Work task A: In the notes on hyperparameter tuning, what can a large value of C lead to in logistic regression?
Work task B: From the notes on hyperparameter tuning, write out word for word the passage starting with "X = df.drop('diabetes', axis=1)" and going on through "logreg_cv.fit(X, y)".

[Text block — start]

# Hyperparameter
- Linear regression: Choosing parameters
- Ridge/Lasso regression: Choosing alpha
- k-Nearest Neighbors: Choosing n_neighbors
- Hyperparameters cannot be learned by fitting the model

# Choosing the correct hyperparameter
- Try a bunch of different hyperparameter values
- Fit all of them separately
- See how well each performs
- Choose the best performing one
- It is essential to use cross-validation

# Grid search cross-validation
<table>
    <tr><td>C \ Alpha</td><td>0.1</td><td>0.2</td><td>0.3</td><td>0.4</td></tr>
    <tr><td>0.5</td><td>0.701</td><td>0.703</td><td>0.697</td><td>0.696</td></tr>
    <tr><td>0.4</td><td>0.699</td><td>0.702</td><td>0.698</td><td>0.702</td></tr>
    <tr><td>0.3</td><td>0.721</td><td>0.726</td><td>0.713</td><td>0.703</td></tr>
    <tr><td>0.2</td><td>0.706</td><td>0.705</td><td>0.704</td><td>0.701</td></tr>
    <tr><td>0.1</td><td>0.698</td><td>0.692</td><td>0.688</td><td>0.675</td></tr>
</table>

### Hyperparameter for Logsitic Regression
- **C**: regularization parameter which controls the inverse of the regularization strength
- large C can lead to an *overfit* model
- small C can lead to an *underfit* model

In [4]:
import pandas as pd
import numpy as np

from sklearn.linear_model import LogisticRegression
from sklearn.model_selection import GridSearchCV

In [2]:
df = pd.read_csv('datasets/diabetes.csv')

X = df.drop('diabetes', axis=1)
y = df['diabetes']

In [18]:
# Setup the hyperparameter grid
c_space = np.logspace(-5, 8, 15)
param_grid = {'C': c_space}

logreg = LogisticRegression()

logreg_cv = GridSearchCV(logreg, param_grid, cv=5)

logreg_cv.fit(X, y)

print("Tuned Logistic Regression Parameters: {}".format(logreg_cv.best_params_)) 
print("Best score is {}".format(logreg_cv.best_score_))

[Text block — finish]
[Stored data — start]

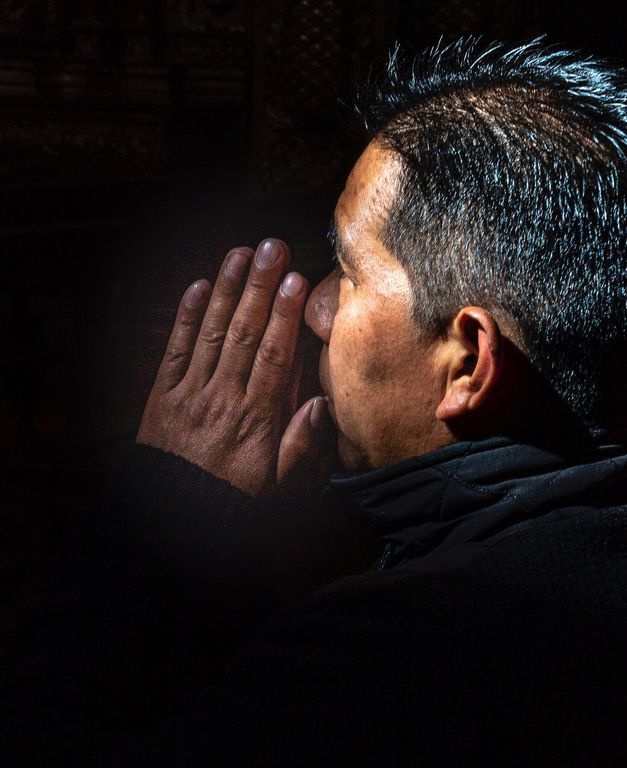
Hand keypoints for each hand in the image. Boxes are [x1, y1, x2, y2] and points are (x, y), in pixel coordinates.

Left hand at [136, 238, 333, 496]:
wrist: (169, 520)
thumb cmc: (231, 501)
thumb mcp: (276, 486)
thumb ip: (301, 444)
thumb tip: (323, 403)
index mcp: (255, 419)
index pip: (273, 357)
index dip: (285, 316)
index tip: (297, 281)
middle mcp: (222, 398)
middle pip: (243, 334)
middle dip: (260, 287)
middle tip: (273, 247)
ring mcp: (190, 393)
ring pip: (211, 333)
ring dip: (227, 289)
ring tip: (241, 253)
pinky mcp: (162, 395)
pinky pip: (174, 350)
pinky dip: (185, 316)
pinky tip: (199, 285)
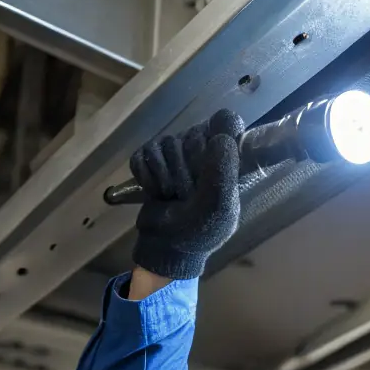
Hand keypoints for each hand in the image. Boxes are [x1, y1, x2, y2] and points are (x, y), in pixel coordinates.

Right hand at [129, 108, 244, 279]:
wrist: (167, 247)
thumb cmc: (199, 232)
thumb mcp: (219, 208)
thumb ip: (223, 172)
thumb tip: (221, 136)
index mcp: (225, 159)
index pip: (225, 121)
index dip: (217, 135)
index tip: (211, 157)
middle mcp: (201, 150)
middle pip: (191, 134)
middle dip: (187, 169)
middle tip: (190, 194)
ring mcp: (173, 154)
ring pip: (166, 143)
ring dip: (167, 177)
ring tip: (172, 196)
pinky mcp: (149, 161)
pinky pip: (143, 154)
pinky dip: (146, 176)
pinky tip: (155, 191)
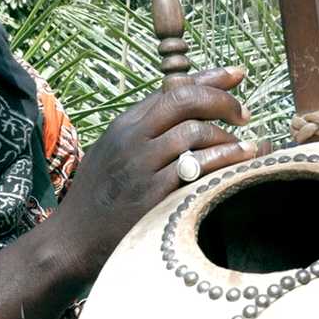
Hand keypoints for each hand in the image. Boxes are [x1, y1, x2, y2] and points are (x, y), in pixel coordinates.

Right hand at [46, 66, 270, 281]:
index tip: (238, 75)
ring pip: (195, 134)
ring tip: (247, 147)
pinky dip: (223, 163)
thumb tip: (186, 111)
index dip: (210, 78)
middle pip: (185, 101)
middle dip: (223, 101)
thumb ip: (145, 132)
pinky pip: (197, 170)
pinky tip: (239, 166)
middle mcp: (132, 140)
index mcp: (124, 125)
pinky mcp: (153, 196)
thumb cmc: (97, 200)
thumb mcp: (113, 154)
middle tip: (244, 115)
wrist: (71, 243)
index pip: (172, 89)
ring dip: (229, 138)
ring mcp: (141, 167)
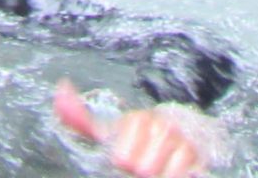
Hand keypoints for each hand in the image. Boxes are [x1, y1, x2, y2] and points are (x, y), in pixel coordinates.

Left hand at [53, 81, 227, 176]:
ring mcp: (181, 141)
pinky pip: (177, 176)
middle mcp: (161, 125)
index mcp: (136, 119)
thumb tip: (60, 88)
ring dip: (154, 175)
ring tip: (152, 169)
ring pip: (156, 172)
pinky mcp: (196, 157)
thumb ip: (80, 118)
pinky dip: (170, 177)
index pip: (123, 157)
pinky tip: (166, 172)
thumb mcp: (107, 134)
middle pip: (142, 168)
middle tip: (139, 167)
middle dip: (137, 172)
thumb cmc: (134, 145)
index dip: (122, 161)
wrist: (173, 146)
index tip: (123, 159)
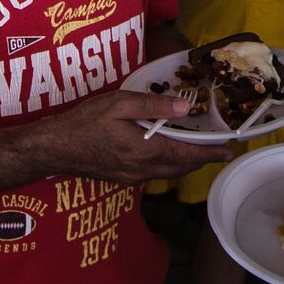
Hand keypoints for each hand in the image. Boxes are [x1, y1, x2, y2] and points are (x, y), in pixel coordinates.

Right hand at [52, 89, 232, 185]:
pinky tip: (167, 153)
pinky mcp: (122, 179)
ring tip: (198, 151)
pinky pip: (154, 174)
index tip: (229, 151)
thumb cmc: (84, 122)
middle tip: (219, 150)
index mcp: (145, 150)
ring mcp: (132, 177)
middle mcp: (142, 169)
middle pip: (182, 167)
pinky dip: (168, 165)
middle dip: (203, 159)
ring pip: (169, 172)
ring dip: (186, 163)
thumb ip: (154, 106)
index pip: (188, 154)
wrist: (54, 148)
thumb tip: (186, 108)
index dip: (211, 153)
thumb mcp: (119, 103)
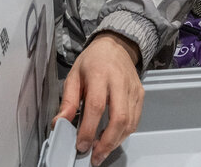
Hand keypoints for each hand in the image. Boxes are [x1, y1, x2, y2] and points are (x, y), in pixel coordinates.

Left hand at [53, 32, 143, 165]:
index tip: (81, 145)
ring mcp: (133, 89)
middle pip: (119, 117)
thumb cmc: (92, 61)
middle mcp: (120, 82)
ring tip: (101, 150)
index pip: (96, 106)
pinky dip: (124, 133)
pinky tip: (112, 138)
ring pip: (130, 122)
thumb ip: (67, 100)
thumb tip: (59, 123)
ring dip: (116, 141)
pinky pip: (135, 119)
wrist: (116, 45)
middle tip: (94, 156)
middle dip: (107, 142)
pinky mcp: (140, 94)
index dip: (89, 129)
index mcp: (99, 74)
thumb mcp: (74, 75)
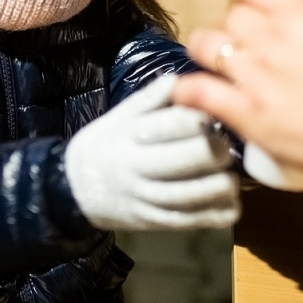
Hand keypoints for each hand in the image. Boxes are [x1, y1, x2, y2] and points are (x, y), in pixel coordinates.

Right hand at [64, 75, 239, 229]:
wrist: (73, 190)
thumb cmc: (103, 146)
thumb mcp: (119, 118)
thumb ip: (150, 99)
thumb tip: (180, 79)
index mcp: (128, 136)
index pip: (172, 124)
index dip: (200, 118)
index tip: (211, 115)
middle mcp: (136, 168)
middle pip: (186, 159)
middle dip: (214, 151)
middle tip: (224, 146)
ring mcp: (144, 199)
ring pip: (190, 195)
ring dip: (219, 186)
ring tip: (230, 176)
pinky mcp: (153, 223)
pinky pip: (188, 221)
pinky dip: (214, 214)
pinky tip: (229, 204)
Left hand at [171, 0, 302, 186]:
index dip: (248, 0)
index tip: (252, 13)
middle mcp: (273, 34)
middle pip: (230, 15)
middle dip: (232, 30)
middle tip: (240, 49)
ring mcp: (254, 71)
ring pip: (204, 44)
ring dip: (206, 54)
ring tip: (211, 66)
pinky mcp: (243, 109)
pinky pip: (197, 90)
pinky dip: (186, 92)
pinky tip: (184, 95)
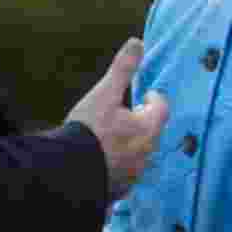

[Stored data — finish]

Expected answer A: An overfit model.

Expected answer B:
X = df.drop('diabetes', axis=1)
y = df['diabetes']

In [18]:
# Setup the hyperparameter grid
c_space = np.logspace(-5, 8, 15)
param_grid = {'C': c_space}

logreg = LogisticRegression()

logreg_cv = GridSearchCV(logreg, param_grid, cv=5)

logreg_cv.fit(X, y)